In the 1980s, when hip-hop, skating and graffiti culture emerged in Australia, something about its visual attractiveness, its air of liberation and rebellion caught young artists’ eyes. It took hold of the urban youth. It was both a form of creative release and an adrenalin rush of risk, with many crews forming to stake their territorial claim on a train line or district.
After shaping his youth around hip-hop culture, breakdancing and writing, Sid changed his focus to skating, a professional career which he followed between the ages of 21 and 36.
Since taking back to the spray can, Sid has emulated the heart and soul of street art. With eye-capturing precision and technique, he has gained appreciation from audiences young and old. Using bold lettering and colours, Sid’s work embodies what he believes in most – life, love and creation.

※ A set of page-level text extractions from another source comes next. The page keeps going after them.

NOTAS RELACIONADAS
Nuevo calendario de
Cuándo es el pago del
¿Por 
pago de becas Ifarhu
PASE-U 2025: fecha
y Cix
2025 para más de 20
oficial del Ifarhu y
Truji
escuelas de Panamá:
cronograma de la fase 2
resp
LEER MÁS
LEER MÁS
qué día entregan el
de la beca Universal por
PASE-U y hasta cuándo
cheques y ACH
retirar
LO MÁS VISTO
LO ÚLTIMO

Sid’s roots run deep in his art. Born of Ecuadorian parents, his writing style was influenced by old Ecuadorian lettering books. His mother’s self-expressive style, his father’s agility, and his uncle’s portraits, guitar playing and handcrafted installations all shaped the creative, entrepreneurial artist we see today.
And it’s this love and influence, creatively inspired and enthused by the presence of God that he shares with other people.

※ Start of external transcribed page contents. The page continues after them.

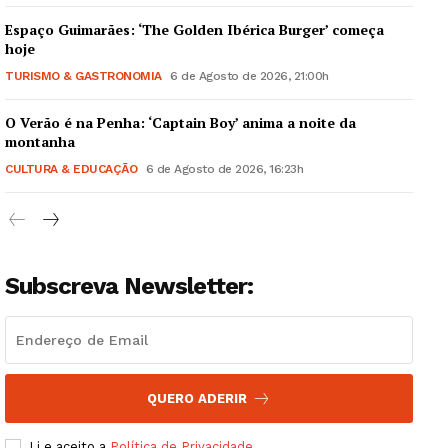
Espaço Guimarães: ‘The Golden Ibérica Burger’ começa
hoje
TURISMO & GASTRONOMIA
6 de Agosto de 2026, 21:00h
O Verão é na Penha: ‘Captain Boy’ anima a noite da
Guimarães, agora!
montanha
CULTURA & EDUCAÇÃO
6 de Agosto de 2026, 16:23h
SUBSCREVA JÁ!
Subscreva Newsletter:
Institucional
Artigos
Edição Digital
Europa
QUERO ADERIR
Grande Entrevista
Li e aceito a
Política de Privacidade
.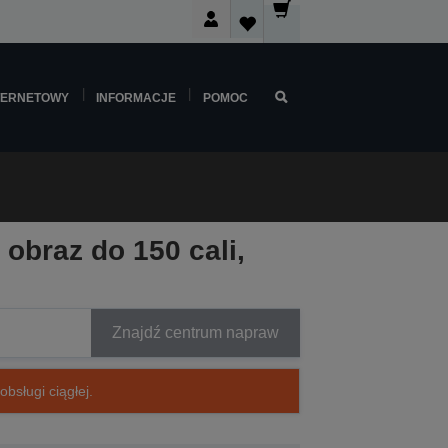
TERNETOWY
INFORMACJE
POMOC
obraz do 150 cali,
Znajdź centrum napraw
bsługi ciągłej.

Aside from running ‘Intro to Street Art’ workshops, where he teaches budding artists lettering form, character animation and spray can knowledge, he is a leading youth communicator, advocates for international apparel RCVA and directs his own label, Crown St.
Sid has contributed back to the community in which he grew up, and you’ll see his murals and works pop up throughout the likes of Marrickville, Camperdown and Redfern. Because of artists such as Sid, we’ve seen the transition of graffiti culture into a legal, celebrated practice. With more individual and community support, self expression has thrived.
The attention to detail and pride with which Sid presents his work is a testament to his character and the way he believes anything can be achieved through perseverance. A desired result, whether in skating or in art, can be manifested through the potential of a tangible reward, but more importantly an inner sense of victory.
He believes that everybody has an artistic sense of how to do something, and that art, particularly graffiti, is at its core an expression of oneself. That is where the joy comes from.
“I look at my little girl and she just wants to create and do things, and she does it with joy and with love and ease and she wants to just naturally show it off to me…” he tells Work-Shop.
“At the heart of that is a beautiful sense of purity… there’s no reason why we should stop being that way really.”